A diciannove incontrai il mio primo analista che una volta mi disse "Lei si sceglie sempre strade complicate". Aveva ragione. Due mestieri complessi. Psicanalista e attrice. Anelito a rappresentare l'impensato, ad avvicinare i misteri. Discipline dello "scandalo" che portano alla luce frammenti di verità, scomode e liberatorie. Sì, teatro e psicoanalisi hanno qualcosa in comune. Si impastano nelle storie, private o letterarie, per cercare nuovi sensi, orizzonti. Lavorano con l'inconscio. Freud lo sapeva, l'inconscio l'hanno scoperto i poeti. In una lettera indirizzata a Schnitzler, Freud confessa all'amico di non averlo mai voluto incontrare personalmente per "timore del sosia"; le sue opere letterarie erano talmente in grado di affondare negli "abissi dell'anima" che Freud gli attribuì una capacità di indagine psicologica pari alla sua.

## Usando le informazioni
(a) Secondo il testo su teatro e psicoanalisi, per quale motivo Freud non volle mai incontrare Schnitzler di persona?
(b) Prosegui il testo su teatro e psicoanalisi a partire dalla sua ultima frase.

[Voci di dati archiviate]
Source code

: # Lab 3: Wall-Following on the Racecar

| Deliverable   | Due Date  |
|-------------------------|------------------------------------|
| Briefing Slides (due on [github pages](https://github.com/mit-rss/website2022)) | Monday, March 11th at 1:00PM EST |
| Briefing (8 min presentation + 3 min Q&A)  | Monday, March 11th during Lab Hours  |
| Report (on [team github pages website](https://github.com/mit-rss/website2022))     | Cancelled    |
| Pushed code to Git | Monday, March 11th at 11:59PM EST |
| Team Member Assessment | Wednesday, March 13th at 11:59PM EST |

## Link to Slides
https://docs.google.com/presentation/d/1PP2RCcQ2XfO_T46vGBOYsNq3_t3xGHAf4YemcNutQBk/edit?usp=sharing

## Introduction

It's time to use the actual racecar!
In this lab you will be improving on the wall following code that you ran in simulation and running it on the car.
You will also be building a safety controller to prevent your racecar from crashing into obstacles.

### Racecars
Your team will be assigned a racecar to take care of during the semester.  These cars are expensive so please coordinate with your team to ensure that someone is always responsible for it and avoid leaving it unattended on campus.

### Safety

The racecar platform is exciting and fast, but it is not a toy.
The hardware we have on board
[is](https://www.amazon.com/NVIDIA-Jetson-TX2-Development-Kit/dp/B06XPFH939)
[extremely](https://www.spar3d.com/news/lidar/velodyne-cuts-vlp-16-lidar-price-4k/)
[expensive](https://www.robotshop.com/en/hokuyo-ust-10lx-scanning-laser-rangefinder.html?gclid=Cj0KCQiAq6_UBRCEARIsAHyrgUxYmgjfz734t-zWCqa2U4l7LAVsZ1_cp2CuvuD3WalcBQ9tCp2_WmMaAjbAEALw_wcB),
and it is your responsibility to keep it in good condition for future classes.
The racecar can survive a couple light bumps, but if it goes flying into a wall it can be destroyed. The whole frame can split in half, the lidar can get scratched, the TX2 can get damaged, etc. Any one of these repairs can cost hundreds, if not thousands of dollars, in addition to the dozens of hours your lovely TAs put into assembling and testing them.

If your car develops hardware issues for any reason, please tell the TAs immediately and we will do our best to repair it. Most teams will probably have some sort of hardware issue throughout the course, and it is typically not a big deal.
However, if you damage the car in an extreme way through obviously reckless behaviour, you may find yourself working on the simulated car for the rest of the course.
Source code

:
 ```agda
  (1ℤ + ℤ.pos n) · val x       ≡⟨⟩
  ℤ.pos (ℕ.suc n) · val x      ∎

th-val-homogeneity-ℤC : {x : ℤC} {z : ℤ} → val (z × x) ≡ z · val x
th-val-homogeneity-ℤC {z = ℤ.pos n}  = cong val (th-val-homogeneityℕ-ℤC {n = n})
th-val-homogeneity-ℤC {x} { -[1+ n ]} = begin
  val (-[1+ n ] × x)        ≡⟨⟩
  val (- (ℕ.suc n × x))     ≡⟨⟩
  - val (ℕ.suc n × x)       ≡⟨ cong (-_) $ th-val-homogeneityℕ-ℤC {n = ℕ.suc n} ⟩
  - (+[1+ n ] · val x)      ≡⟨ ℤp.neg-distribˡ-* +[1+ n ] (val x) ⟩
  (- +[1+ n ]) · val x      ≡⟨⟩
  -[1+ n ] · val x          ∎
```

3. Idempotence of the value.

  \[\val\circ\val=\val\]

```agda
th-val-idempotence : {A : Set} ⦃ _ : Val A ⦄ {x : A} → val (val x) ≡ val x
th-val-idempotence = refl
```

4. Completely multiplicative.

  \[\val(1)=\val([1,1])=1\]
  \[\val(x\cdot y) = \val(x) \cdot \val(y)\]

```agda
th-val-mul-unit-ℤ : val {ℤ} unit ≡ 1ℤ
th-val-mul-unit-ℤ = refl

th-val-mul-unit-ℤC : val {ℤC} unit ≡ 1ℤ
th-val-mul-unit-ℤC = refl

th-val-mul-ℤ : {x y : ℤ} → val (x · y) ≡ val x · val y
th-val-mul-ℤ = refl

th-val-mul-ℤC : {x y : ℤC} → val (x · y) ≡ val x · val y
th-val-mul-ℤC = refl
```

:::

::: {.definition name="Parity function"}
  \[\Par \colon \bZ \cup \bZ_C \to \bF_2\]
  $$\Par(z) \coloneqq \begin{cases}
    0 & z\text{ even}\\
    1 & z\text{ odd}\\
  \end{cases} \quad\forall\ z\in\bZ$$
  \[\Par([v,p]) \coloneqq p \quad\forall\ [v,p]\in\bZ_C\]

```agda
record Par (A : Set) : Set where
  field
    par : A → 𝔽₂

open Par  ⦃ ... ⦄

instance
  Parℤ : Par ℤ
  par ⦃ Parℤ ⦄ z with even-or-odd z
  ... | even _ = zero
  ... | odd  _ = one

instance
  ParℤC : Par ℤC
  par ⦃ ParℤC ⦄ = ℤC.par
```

## Risposte ai compiti
(a) Per "timore del sosia".

(b)
C'è stato un lungo momento in cui ho pensato che non potessi pretendere di portare avanti due ricerche, quella psicoanalitica e quella teatrale. Che dovessi decidere a cosa dedicarmi. Ho provato a trascurare il teatro per seguire la professione e basta. Sono stati anni di silente malinconia. Rianimare il mio arto artistico, addormentato, è stato fondamentale. Il mio approccio alla cura è stato rinvigorito. C'è qualcosa dell'intuizione artistica che ha profondamente influenzato il mio lavoro clinico.

E così:

Psicologa e psicoterapeuta ad orientamento psicanalitico, svolgo attività clinica privata. 

Ho fondato insieme ad altri colleghi l'associazione "Dedalo, Psicanalisi Laica Fiorentina" affiliata FIDA (Federazione Italiana Disturbi Alimentari) che ha centri in tutta Italia.

Socia di Fairitaly Onlus associazione che si occupa di psicoanalisi e fiabe.

Attrice e regista teatrale, con gioia. 

Mi occupo di formazione a vari livelli, quando è possibile ibridando il teatro e la psicoanalisi.